The guy was in incredible shape. And though she couldn’t tell from the strikes what his art was, he was obviously deep into some fighting discipline. He moved in balance the whole time, and his hits, while fast, were also powerful. Interesting.
She warmed down on the bike for another minute, gradually slowing her pedaling. She stepped off the bike, wiped her face with the towel, finished off her water, then started for the exit.
The black man stepped back, threw a hard sidekick at the bag, and lifted it a foot into the air, to drop back on its nylon strap hard enough to shake the mirrors. He reached for his towel, wiped his face and head, slipped his feet into his sandals, and walked away.
He was a few feet behind Toni when she stepped into the hall.
“You a dancer?” he said. He had an accent, sounded like Spanish or Portuguese, maybe.
Toni looked at the man. Was he hitting on her? In her guise of divorced secretary, she would probably be receptive to such things. He was a strong, good-looking man. Then again, she was supposedly from the South and might have a racial prejudice, so perhaps she ought to seem a little timid. If he worked here, maybe she could find out some things from him.

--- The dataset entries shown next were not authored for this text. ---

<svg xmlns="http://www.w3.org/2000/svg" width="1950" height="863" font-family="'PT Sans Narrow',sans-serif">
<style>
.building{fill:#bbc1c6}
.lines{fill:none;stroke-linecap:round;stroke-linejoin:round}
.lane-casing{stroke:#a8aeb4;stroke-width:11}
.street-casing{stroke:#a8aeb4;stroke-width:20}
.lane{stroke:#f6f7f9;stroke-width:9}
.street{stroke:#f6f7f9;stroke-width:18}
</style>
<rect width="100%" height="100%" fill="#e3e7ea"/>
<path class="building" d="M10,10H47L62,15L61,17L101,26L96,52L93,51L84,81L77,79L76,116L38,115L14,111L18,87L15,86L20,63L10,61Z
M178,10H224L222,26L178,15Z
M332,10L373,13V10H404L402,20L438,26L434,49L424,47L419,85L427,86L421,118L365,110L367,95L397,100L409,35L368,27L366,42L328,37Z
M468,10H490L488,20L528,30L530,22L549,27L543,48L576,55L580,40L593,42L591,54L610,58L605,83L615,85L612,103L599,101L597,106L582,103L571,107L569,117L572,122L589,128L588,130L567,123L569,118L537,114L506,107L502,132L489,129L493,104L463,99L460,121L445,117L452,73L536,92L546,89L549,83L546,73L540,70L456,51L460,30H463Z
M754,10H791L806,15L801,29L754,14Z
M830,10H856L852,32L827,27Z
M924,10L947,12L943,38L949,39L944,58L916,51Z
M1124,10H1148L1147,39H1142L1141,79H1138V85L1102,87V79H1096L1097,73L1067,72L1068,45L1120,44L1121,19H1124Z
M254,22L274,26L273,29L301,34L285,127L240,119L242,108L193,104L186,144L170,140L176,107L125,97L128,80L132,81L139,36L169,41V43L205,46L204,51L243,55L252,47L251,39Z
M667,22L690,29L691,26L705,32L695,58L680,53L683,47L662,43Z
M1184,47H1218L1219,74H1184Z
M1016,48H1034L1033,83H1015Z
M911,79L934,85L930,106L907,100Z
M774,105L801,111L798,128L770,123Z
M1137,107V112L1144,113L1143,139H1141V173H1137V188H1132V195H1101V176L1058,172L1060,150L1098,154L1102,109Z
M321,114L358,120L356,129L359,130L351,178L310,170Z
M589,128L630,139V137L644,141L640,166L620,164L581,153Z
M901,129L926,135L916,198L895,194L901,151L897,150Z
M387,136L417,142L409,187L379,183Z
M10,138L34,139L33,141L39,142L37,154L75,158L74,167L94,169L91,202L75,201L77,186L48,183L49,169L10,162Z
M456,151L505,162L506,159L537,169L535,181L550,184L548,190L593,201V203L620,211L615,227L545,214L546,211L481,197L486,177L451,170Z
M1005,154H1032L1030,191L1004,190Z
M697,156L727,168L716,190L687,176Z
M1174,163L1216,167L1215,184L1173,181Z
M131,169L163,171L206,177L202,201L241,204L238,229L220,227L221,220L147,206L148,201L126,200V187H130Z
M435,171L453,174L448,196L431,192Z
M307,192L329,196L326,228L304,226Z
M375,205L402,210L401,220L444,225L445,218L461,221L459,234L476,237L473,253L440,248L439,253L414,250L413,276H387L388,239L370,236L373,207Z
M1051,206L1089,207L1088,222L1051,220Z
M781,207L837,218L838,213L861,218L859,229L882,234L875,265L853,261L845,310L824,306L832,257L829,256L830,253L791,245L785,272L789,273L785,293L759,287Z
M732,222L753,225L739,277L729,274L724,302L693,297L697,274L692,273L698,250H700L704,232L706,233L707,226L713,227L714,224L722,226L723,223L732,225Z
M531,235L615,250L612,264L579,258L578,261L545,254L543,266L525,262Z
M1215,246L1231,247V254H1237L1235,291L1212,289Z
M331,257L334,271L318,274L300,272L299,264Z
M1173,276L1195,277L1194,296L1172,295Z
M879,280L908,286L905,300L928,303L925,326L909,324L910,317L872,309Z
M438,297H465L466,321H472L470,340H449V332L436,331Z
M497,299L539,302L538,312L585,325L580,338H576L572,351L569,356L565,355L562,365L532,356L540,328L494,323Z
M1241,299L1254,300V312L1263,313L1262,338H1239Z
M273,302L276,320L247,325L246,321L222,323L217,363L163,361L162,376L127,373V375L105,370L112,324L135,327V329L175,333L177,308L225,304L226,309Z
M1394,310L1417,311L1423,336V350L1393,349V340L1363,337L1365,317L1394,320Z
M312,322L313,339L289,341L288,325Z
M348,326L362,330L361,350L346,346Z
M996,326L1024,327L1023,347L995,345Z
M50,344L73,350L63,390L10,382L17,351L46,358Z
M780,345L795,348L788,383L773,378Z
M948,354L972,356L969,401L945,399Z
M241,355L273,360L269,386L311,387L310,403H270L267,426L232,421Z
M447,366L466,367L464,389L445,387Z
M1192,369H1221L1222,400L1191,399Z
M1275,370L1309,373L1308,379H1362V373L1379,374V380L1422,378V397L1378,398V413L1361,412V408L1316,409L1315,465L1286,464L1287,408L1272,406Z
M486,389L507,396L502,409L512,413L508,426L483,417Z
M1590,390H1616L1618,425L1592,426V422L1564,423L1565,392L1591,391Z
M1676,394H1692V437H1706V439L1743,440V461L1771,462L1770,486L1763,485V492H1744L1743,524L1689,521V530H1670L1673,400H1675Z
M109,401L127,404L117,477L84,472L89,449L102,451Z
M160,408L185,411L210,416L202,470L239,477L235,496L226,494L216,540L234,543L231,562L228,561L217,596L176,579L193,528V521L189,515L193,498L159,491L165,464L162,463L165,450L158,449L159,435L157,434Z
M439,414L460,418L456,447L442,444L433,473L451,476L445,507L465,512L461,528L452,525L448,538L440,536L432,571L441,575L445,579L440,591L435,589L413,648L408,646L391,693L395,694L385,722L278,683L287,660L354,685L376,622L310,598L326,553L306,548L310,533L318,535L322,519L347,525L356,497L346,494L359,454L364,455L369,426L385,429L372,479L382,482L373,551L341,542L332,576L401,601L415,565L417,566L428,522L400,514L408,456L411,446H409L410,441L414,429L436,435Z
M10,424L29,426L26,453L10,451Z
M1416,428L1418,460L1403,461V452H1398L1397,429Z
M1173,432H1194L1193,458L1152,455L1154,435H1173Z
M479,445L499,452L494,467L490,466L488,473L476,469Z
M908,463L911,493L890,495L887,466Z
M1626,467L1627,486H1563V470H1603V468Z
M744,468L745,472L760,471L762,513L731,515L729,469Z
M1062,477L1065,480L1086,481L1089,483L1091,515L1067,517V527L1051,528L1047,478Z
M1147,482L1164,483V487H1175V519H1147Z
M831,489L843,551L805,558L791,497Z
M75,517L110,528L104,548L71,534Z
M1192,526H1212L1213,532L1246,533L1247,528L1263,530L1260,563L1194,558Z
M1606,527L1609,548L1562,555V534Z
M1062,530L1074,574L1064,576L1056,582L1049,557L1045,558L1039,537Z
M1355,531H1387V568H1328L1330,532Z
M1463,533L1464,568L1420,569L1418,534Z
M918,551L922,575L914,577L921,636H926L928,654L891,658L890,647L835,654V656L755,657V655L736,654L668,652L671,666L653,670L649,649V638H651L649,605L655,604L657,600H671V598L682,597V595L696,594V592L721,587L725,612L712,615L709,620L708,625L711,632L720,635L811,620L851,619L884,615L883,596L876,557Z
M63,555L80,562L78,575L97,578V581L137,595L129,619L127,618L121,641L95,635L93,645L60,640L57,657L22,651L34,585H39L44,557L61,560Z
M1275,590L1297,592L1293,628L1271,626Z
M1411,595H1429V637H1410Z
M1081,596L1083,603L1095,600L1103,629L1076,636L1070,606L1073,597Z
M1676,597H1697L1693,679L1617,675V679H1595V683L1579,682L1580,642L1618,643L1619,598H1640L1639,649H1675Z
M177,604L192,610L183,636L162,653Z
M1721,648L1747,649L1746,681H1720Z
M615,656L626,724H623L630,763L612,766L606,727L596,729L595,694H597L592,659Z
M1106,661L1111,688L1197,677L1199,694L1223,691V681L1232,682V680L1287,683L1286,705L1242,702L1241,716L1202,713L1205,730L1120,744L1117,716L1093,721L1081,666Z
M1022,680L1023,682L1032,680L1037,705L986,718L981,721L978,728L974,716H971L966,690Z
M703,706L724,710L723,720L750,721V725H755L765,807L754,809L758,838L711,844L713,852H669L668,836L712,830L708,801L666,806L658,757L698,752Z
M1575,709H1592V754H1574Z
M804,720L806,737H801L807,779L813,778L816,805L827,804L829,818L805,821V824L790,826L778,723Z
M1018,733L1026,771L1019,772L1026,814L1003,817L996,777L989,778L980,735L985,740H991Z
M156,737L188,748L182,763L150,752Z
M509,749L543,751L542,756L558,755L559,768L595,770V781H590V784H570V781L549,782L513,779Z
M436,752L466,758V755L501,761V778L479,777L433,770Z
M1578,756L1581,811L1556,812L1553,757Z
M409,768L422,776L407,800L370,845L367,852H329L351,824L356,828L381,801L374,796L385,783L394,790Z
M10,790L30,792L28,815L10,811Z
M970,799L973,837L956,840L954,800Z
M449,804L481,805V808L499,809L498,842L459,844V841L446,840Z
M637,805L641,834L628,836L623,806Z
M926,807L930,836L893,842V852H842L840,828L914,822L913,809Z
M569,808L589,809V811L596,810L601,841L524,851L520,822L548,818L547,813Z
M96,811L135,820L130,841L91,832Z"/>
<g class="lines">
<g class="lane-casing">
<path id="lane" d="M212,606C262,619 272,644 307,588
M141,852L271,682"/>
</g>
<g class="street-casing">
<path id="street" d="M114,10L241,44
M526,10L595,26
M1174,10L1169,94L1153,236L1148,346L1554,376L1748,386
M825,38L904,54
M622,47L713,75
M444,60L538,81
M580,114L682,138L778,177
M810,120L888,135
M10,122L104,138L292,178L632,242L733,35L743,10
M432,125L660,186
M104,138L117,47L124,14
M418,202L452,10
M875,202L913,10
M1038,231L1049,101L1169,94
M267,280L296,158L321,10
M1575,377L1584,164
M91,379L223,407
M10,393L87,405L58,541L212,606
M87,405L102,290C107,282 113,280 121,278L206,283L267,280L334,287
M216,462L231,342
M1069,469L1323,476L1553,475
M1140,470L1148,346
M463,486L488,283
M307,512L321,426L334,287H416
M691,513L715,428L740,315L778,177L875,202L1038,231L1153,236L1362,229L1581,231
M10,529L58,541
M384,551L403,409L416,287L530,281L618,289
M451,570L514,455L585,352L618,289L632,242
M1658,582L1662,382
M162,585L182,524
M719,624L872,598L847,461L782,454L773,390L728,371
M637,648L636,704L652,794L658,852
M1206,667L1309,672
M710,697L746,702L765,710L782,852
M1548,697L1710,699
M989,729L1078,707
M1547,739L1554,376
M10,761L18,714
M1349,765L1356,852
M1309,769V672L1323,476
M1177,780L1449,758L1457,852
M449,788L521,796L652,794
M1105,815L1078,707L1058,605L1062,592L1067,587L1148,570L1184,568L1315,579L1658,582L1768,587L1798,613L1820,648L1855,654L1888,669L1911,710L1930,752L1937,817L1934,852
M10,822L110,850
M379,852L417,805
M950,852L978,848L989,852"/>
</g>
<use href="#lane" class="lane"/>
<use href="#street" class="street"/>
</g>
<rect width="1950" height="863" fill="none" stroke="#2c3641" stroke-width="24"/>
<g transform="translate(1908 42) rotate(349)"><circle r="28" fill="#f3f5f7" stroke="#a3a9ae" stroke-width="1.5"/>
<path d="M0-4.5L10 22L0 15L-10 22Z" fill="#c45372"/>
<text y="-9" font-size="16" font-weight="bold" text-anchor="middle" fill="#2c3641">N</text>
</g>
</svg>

“No,” she said. “Not really.”
“You have the legs,” he said. He nodded at her.
Toni gave him what she thought would pass for an embarrassed smile. “Well, I try to keep in shape. Are you a boxer?”
He shrugged. “Kind of.”
He moved up next to her as they walked. “Your first visit to the ship?”
“Yes. You’ve been here before?”
“Oh, yeah. I work here.”
“Really? What do you do?”
“I’m with Security,” he said.
No surprise, but Toni raised her eyebrows. “How exciting.”
He shrugged again. “Pretty dull, mostly. You maybe want to get a drink later?”
Toni pretended to be more nervous than she felt. “Uh, well, maybe.”
He grinned, showing perfect white teeth. “I don’t bite, Missy. My name is Roberto Santos.” He put out his hand.
“I’m Mary Johnson.” She took his hand. It was damp, but warm, and she could feel the power in his grip, even though he throttled it way back. “From Falls Church, Virginia.”
“It is my pleasure to meet you,” he said. He released her hand. “That drink?”
“Oh. Okay. I want to shower and change. Can I meet you somewhere?”
He smiled again. “How about the Lady Luck, that’s the little bar next to the dining room outside the main casino. In an hour?”
“That would be fine,” she said.
After he had gone on his way, Toni felt her heartbeat start to slow. It had been a long time since she had been in the field working a contact. That he was such a primal, physical man added something to her nervousness. This man was dangerous. No question of that.
When Jay sneaked onto the train, he kept it simple. This close to Keller, he wanted to be sure he wasn’t distracted by historical details or esoteric odors in a complex scenario — Keller was, he had shown, too good to shrug off. So the train was just a train, the era was the present and real-time, and Jay’s plan was to get in and out without raising a ruckus. He hadn’t come to slap Keller’s face with a glove and challenge him to a duel, only to find out whether he was here or not.
The duel would come later. On Jay’s terms.
Not that even this much was easy. He made his way through the baggage car with his utmost stealth, stopping frequently to look and to listen. Cracking any of CyberNation’s secure services would be extremely difficult, if not impossible. These were people who prided themselves on their ability to program and weave, and any chinks in their armor would be microscopically small. But the train ran on public tracks, and it had a connection to the railway system’s computers, which were a lot easier to rascal. Jay wasn’t hurting anything, he wasn’t going to even peek at the rail system’s files, he was just riding their coded sig into the CyberNation train. They had to allow it access, and while it wouldn’t get him past their foot-thick firewalls, the information he wanted wasn’t behind them anyhow.